TASK OBJECTIVE. Can you revise the article on unlawful income apportionment, starting at "Yesterday saw the" and ending at "about 27 years.", so that "documents" becomes "papers"?

STUDY TEXT.
————

Uncovering the Grim Realities: Excavating Unlawful Income Apportionment
Recently we learnt that income apportionment goes back to the 1990s. But yesterday we learnt more about the scale of this unlawful practice.
Yesterday saw the release of some important freedom of information documents. They chart the ever-deepening fallout from the unlawful income apportionment disaster. These documents reveal that the Department of Social Services (‘the Department’) currently estimates that nearly 5.3 million debts may be affected by the practice of unlawful income apportionment. The unlawful practice, which involves calculating debts contrary to section 1073B of the Social Security Act 1991 (Cth), has been conceded by the Department to have occurred from at least the early 1990s until 2020 — that is, for about 27 years.
Whether and how these debts can be recalculated now is a question mired in litigation. The Department failed to get its preferred recalculation method over the line in a recent Administrative Appeal Tribunal appeal known as FTXB. However, the Department did not appeal the decision. Indeed, perhaps the Department was willing to accept the decision of the AAT. But we will never know, because now an appeal of the FTXB matter is on foot, scheduled for the Full Federal Court, and instituted by the social security recipient. (Their name, to be clear, is pseudonymised in the initialism ‘FTXB.’) Nevertheless, in responding to the appeal, the Department is trying to stave off both legal arguments and a practical reality: recalculating these debts will require detailed records of employment that in many cases no longer exist.

————

GIVEN INFORMATION.
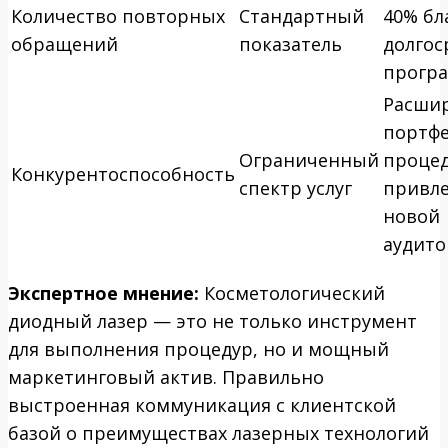
Количество повторных
Стандартный
40% бл
обращений
показатель
долго
прогр
Расши
портф
Ограниченный
процед
Конкурентоспособность
спектр услуг
привл
новой
аудит
Экспертное мнение:
Косметологический
диодный лазер — это не только инструмент
для выполнения процедур, но и мощный
маркетинговый актив. Правильно
выстроенная коммуникация с клиентской
базой о преимуществах лазерных технологий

————

REPLY.
Yesterday saw the release of some important freedom of information papers. They chart the ever-deepening fallout from the unlawful income apportionment disaster. These papers reveal that the Department of Social Services (‘the Department’) currently estimates that nearly 5.3 million debts may be affected by the practice of unlawful income apportionment. The unlawful practice, which involves calculating debts contrary to section 1073B of the Social Security Act 1991 (Cth), has been conceded by the Department to have occurred from at least the early 1990s until 2020 — that is, for about 27 years.